*Given problem*
Update the passage on Wessels' cricket career below by restating it between "Wessels scored 505" and "become increasingly fragile.", inclusive, with "world class" changed to "outstanding".

*Document segment*
The fourth Test saw Wessels continue his heavy scoring, with 90 and 0 helping Australia force a draw. It was in the fifth Test, however, which saw him totally dominate the West Indian bowlers with 173. His batting helped Australia to 9 (declared) for 471, which was a winning total on a wicket that was taking spin.

Wessels scored 505 runs at an average of 56.11 against the West Indies, which was more than double the number of runs scored by any other Australian batsmen during that series. Given the dominance of West Indian bowling at the time, and the fragility of the Australian batting line-up, Wessels' performance during that series was world class.

=== 1985 Australian tour of England ===
Unfortunately, Wessels was unable to maintain his form during the 1985 Ashes Tour of England. Although he scored three fifties (top score 83), Wessels ended the series with 368 runs at an average of 33.45. While this was not a failure, it was certainly below his best. Australia lost the series and suffered two very heavy innings defeats as, Allan Border aside, the batting lineup become increasingly fragile.

It is likely that the impending rebel tour to South Africa affected Wessels' concentration during the 1985 Ashes tour. Because of his South African background, Wessels was seen by many players and officials as one of the major contacts for the Rebel Tour amongst the Australian players. Wessels has steadfastly denied this accusation.

=== 1985/86 New Zealand tour of Australia – Retirement ===
Wessels' final match for Australia was the first Test against New Zealand in Brisbane, 8–12 November 1985. Wessels was alone in resisting the devastating bowling of Richard Hadlee, scoring 70 out of Australia's first innings total of 179. He scored only 3 in the second innings, with Australia suffering its heaviest defeat against New Zealand.

Soon after the match was finished, Wessels announced his retirement, expressing his disillusionment with Australian cricket. He did not realise that 6 years later he would be playing Test Cricket again, this time for his home nation.

== Between Test careers ==

Cricket was still Wessels' profession, and he played a full season (1985/86) of Sheffield Shield Cricket for Queensland where he scored 957 runs at an average of 50.37. He also captained the side in Border's absence, and was unlucky not to captain the first Queensland side to win the Sheffield Shield. The final, between NSW and Queensland, was held in Sydney on 14–18 March 1986. Despite Wessels scoring 166 and 29 in his last match for Queensland, and despite a dominating all-round performance from his team, the match ended in a draw, which allowed NSW to win the Sheffield Shield. Wessels' last act for Queensland was a creditable individual bowling performance of 16–5–26–2, including the wicket of a young Mark Waugh.

After the season finished, Wessels re-settled in South Africa again and began playing, this time for Eastern Province. Before moving to Australia, Wessels had played for Orange Free State, Western Province and Northern Transvaal. He continued to play for Eastern Province from 1986 until his retirement in 2000. His debut with Eastern Province was auspicious, captaining the side to a 212-run victory over Orange Free State, and scoring 133 and 78 against a bowling attack that included a young Allan Donald.

*Data block*
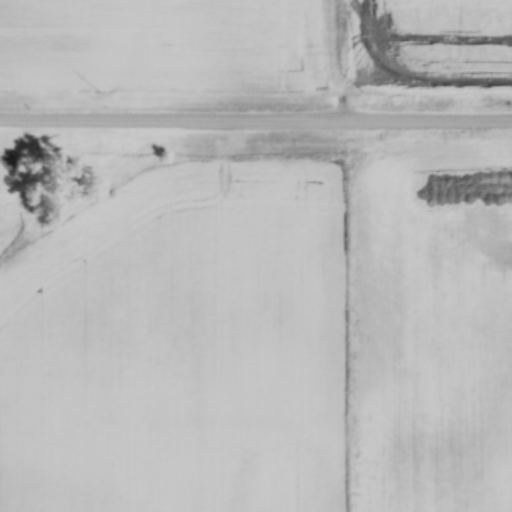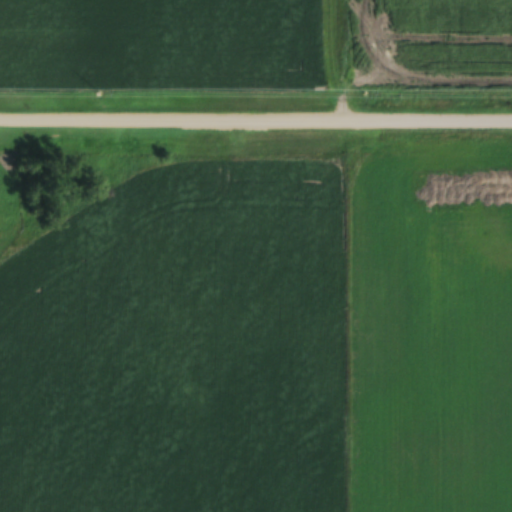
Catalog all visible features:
road: (255, 118)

*Output*
Wessels scored 505 runs at an average of 56.11 against the West Indies, which was more than double the number of runs scored by any other Australian batsmen during that series. Given the dominance of West Indian bowling at the time, and the fragility of the Australian batting line-up, Wessels' performance during that series was outstanding.

=== 1985 Australian tour of England ===
Unfortunately, Wessels was unable to maintain his form during the 1985 Ashes Tour of England. Although he scored three fifties (top score 83), Wessels ended the series with 368 runs at an average of 33.45. While this was not a failure, it was certainly below his best. Australia lost the series and suffered two very heavy innings defeats as, Allan Border aside, the batting lineup become increasingly fragile.